*SOLICITUD ESCRITA A*: Expresa como CSV de dos columnas, llamadas texto y respuesta, los registros que van desde el principio hasta la línea que contiene "अंगग्रंथांची", ambas incluidas. Cada registro debe ocupar una fila, con su texto y su respuesta en campos entre comillas y con los saltos de línea convertidos en espacios.

*FRAGMENTO DEL TEXTO*:

——————————

Cuando en el siglo XX Nelson Mandela, después de una lucha de cuatro décadas, derribó el apartheid en Sudáfrica, parecía que la humanidad había erradicado de manera definitiva la discriminación racial patrocinada por el Estado. Quién hubiera pensado que, en tierras de Martin Luther King, uno de los luchadores sociales más influyentes de la historia, esta odiosa figura del racismo legalizado reaparecería en Arizona, con una ley anti-inmigrante parcial y vergonzosamente aprobada por la Suprema Corte de Justicia de los Estados Unidos, que amenaza además con expandirse a varios estados más de aquella nación.

 

 

El racismo, y su más depurada expresión, el fanatismo, han acompañado al homo sapiens desde sus inicios. Su origen es genético, y todos tenemos programada esa respuesta ante una amenaza percibida a nuestro grupo social, tal y como, ante el rugido de un león, nuestro instinto es huir. Pero la historia y la civilización nos han dado armas para superar estos mecanismos de defensa, que resultan no sólo innecesarios, sino perniciosos en la sociedad moderna. Los avances del conocimiento humano son mucho más veloces que el proceso darwiniano de selección natural, y por ello nos quedan estos resabios. La sociedad misma ha diseñado maneras de canalizar estos instintos de manera inofensiva, a través, por ejemplo, del deporte organizado, aunque hasta en esta actividad a veces asoman los excesos.

——————————

*DATOS DE LA TAREA*:
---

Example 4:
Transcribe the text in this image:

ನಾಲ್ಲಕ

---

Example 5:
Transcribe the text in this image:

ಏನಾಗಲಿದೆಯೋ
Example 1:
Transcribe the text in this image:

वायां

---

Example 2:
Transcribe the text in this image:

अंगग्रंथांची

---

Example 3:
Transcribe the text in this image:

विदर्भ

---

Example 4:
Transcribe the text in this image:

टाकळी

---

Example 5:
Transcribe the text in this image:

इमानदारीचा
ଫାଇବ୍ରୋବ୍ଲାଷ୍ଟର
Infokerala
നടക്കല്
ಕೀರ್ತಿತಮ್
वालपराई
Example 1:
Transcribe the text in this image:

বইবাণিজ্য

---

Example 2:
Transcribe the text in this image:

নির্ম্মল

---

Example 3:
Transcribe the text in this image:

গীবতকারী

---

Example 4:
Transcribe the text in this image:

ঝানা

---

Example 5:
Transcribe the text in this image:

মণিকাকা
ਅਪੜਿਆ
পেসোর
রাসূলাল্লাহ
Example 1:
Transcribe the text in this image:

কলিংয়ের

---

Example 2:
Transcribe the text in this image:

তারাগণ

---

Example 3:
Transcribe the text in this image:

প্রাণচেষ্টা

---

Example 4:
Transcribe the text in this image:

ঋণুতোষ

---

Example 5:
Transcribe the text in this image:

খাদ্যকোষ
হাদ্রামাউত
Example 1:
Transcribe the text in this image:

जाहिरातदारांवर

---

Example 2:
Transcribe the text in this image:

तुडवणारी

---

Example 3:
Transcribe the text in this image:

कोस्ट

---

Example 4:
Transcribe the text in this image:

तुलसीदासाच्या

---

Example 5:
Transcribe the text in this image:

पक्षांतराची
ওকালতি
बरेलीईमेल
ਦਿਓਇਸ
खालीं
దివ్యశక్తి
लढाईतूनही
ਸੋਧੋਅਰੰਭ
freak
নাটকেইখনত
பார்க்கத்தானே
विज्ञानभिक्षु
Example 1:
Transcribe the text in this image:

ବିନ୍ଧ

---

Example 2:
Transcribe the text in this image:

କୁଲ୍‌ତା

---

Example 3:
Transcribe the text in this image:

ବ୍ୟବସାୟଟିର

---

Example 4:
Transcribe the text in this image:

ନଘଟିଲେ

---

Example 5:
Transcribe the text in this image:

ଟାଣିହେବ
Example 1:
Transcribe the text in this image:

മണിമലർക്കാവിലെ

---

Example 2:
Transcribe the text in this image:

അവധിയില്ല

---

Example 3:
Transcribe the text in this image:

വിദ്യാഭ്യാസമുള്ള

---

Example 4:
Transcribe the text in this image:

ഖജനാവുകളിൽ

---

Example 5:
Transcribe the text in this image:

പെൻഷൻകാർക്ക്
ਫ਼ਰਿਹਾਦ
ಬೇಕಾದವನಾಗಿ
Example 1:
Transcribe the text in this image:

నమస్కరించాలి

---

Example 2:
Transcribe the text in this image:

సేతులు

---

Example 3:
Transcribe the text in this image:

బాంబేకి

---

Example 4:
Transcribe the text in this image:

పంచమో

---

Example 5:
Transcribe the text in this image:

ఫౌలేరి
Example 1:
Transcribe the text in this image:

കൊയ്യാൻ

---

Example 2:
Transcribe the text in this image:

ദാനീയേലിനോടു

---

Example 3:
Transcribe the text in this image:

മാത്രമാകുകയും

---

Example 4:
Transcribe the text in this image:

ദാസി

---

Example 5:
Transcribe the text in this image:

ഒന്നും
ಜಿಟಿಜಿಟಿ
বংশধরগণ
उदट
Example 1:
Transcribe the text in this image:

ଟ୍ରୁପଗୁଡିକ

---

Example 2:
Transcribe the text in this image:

——————————

*SOLICITUD ESCRITA B*: Prosigue el texto sobre el racismo y la ley antiinmigrante de Arizona a partir del punto en que termina.

*RESPUESTA DEL EJERCICIO A*:
texto,respuesta
"--- Example 4: Transcribe the text in this image:","ನಾಲ್ಲಕ"
"--- Example 5: Transcribe the text in this image:","ಏನಾಗಲಿದೆಯೋ"
"Example 1: Transcribe the text in this image:","वायां"
"--- Example 2: Transcribe the text in this image:","अंगग्रंथांची"

*RESPUESTA DEL EJERCICIO B*:
 

Sin embargo, las expresiones de retroceso que vemos en el mundo son preocupantes en extremo. En Estados Unidos, el alguacil Arpaio es apenas una expresión de intolerancia que se da, pero hay otras. Las más incomprensibles tienen que ver con religión, de ahí la influencia creciente del Tea Party, el partido del té, el ala más conservadora del Partido Republicano, cuyo apoyo busca, necesariamente, Mitt Romney, el candidato presidencial de ese partido, y que está basada en un mal entendido cristianismo estricto, que pretende imponer sus ideas, no sólo a las minorías, sino también a las mayorías.

 

 

Claro que todo lo anterior es un juego de niños ante los regímenes islámicos, donde los derechos de la mujer no existen. Cuando a nombre de la religión los talibanes envenenan niñas en Afganistán por el gravísimo pecado de ir a la escuela, y el mundo lo permite, algo anda muy mal. Porque este no es el Islam que enseña el Corán, el de los sultanes y el de las Mil y una noches, el tolerante de judíos y cristianos que dominó parte de España durante siglos, pero que dejó parte de su enorme acervo cultural y lingüístico para enriquecernos. Este es el Islam fanático, que envuelve a niños en dinamita y los hace explotar en mercados tratando de exterminar al grupo racial rival. Es el Islam iraní que a causa de la descarnada dictadura del Sha, ahora, en reacción pendular, quiere armas nucleares. Es el Islam de Al-Qaeda y de las Torres Gemelas.

 

En Europa, los neonazis, los hooligans y los cabezas rapadas aterrorizan a los inmigrantes y renace el antisemitismo. La violencia, pues, asoma la cabeza por todo el planeta, como sello de nuestros tiempos.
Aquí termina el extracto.